In the Taiwan / China analogy, which I do t think even applies very well to premodern empires, you’re the one insisting Taiwan is China.

No I'm not, because I'm basing my argument on continuity with the location, not the line of succession for government. I have no idea how that isn't clear. Thus:

The Byzantine Empire could reasonably call themselves "Roman" at first, because they were the eastern part of the Roman Empire. At some point after the city of Rome fell, there was no Roman Empire because such an empire would have to include Rome. The prestige, power etc is irrelevant.

Taiwan is not China, even though the people are originally from China and consider themselves Chinese, because they don't occupy China. The prestige, power etc is irrelevant.

It doesn't matter what people call themselves, where they came from originally, or whether they are stronger than some other group. It is purely the location which matters.

Taiwan considers themselves to be Chinese (and the legitimate Chinese government at that), but nobody else does. Possession matters.

I’m not sure this supports the point you’re trying to make.

It is obviously true that (modulo a small population of foreigners and Taiwanese aboriginals) virtually all inhabitants of Taiwan today are descended from people who came from China. And if you’ve ever paid a visit to the National Palace Museum in Taipei, you’d know that there’s a very real sense in which the people of present-day Taiwan are the heirs to, and the custodians of, the Chinese civilizational patrimony. Perhaps not uniquely so—the overseas Chinese of Malaysia and Singapore, and of course the mainland Chinese, have similar claims, with varying degrees of plausibility—but then again, no one said that the Romanians or the inhabitants of minor outlying islands in the Aegean were the only surviving Sons of Romulus, either.
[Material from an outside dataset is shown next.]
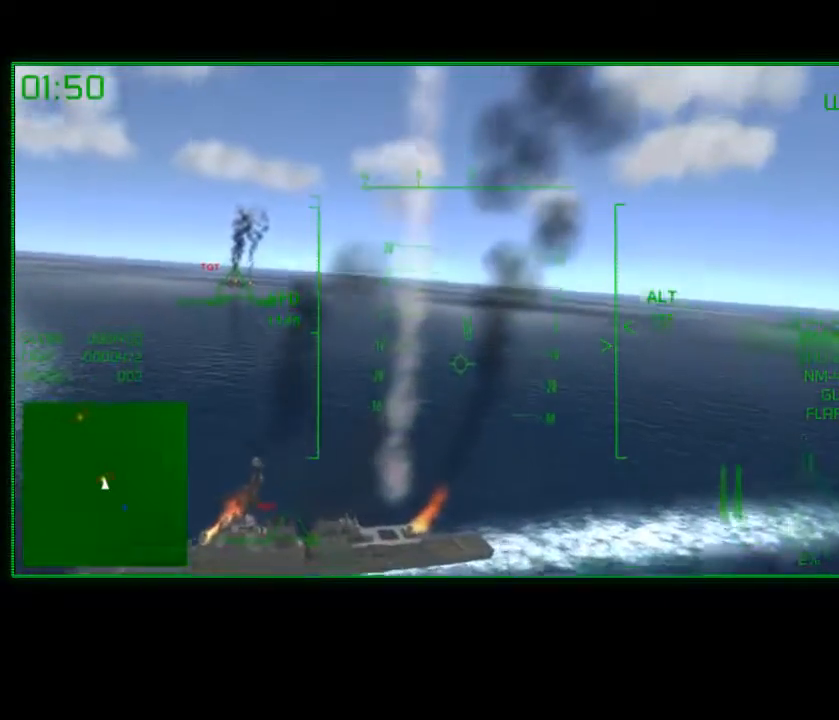
{"buttons": ["R2"], "left_stick": "center", "right_stick": "center", "events": [[100, "left_stick", "center"], [350, "left_stick", "left"], [467, "left_stick", "center"]]}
The difference is that the PRC only really cares about the KMTs dispute of continuity of government from the 1911 Xinhai revolution, which is the theoretical successor to the Imperial China polity and its associated territorial claims. Cultural successors to different time/regions of China include the San Francisco and Flushing Chinatowns which practice the Cantonese ways of the 1800s, the Thai Chinese who practice a syncretic Thai-Teochew pattern of especially gaudy taoism (other southeast Asians are migrants who hold little affection for the mainland), and even the Joseon who at one point proclaimed they were the successors/avengers of Ming China following the Manchu conquest of the Han. Yet all of these are unimportant to the PRC because no one else claims legitimacy over the mainland.

The KMT are in fact colonizers in the truest sense, being a foreign people (KMT nationalist government, soldiers and displaced Nanjing intellectuals) that displaced the local power structures and cultures (Ainu/Japanese colonial subjects+local bureaucrats) while acting as a disputed successor to a foreign regime that had not ruled over Taiwanese for half a century. These putonghua speaking nobles ran roughshod over the minnanyu speaking islanders who cared not for the squabbles of the mainland. That the KMT was entertaining thoughts of reclaiming mainland China through an Operation Revival style invasion of the Inner Sphere was the maim reason for the continual dispute between the PRC and ROC.
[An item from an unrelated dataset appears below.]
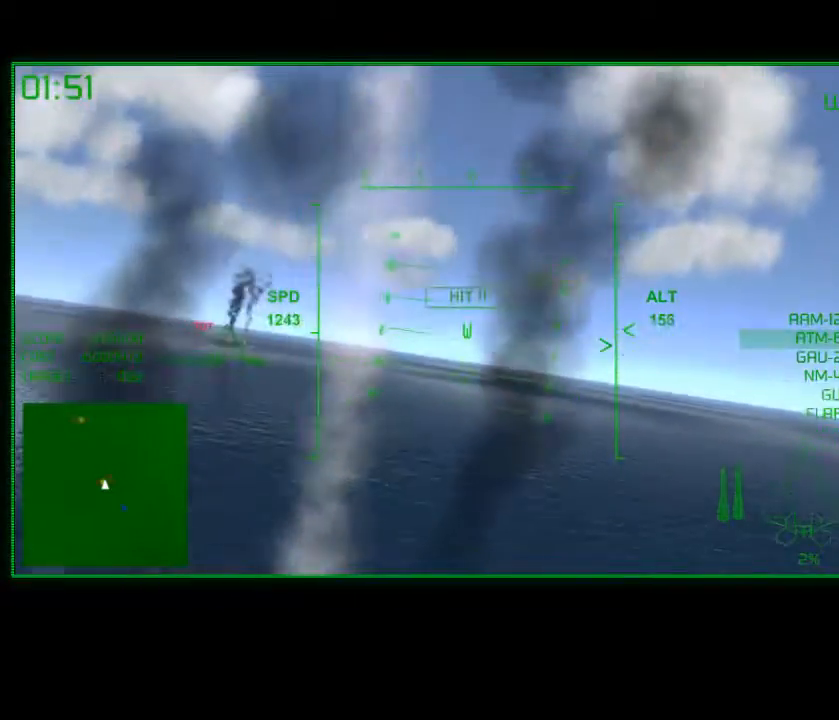
{"buttons": ["R2"], "left_stick": "down", "right_stick": "center", "events": [[67, "left_stick", "down"], [217, "left_stick", "center"], [500, "left_stick", "down"]]}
Fast forward about 60 years and a LOT of cultural upheavals roiling the world, and the PRC obsession with the ROC seems less like actual intra-Chinese dynastic succession politics that basically characterized the vast majority of Chinese imperial history and more a consequence of a heavily interconnected world with a force of first resort actually able to project power to its vassals. The eastern roman themes draped the livery of Constantinople on their standards, but no levy of Aleppo trained with a Hellenic muster. By contrast the Taiwanese Armed Forces practically beg to be placed under the command and responsibility of their US friends, for force competency and blame absolution purposes. Whether this assessment is accurate or even shared by the PRC is unknown, but it certainly seems that Taiwans irredentist claims to the Qing holdings would not be maintained if Taiwan did not have the US 7th fleet nearby.

Sure I would agree that the people in Taiwan are descended from the Chinese (as the Byzantines were from the Romans). But that doesn't make them Chinese, any more than Australians are English because most of the population is descended from English convicts. Like I said, possession matters. Perhaps the first generation or even second generation of the Byzantines after the fall of Rome could legitimately claim to be Roman. But at some point, it doesn't hold water any more.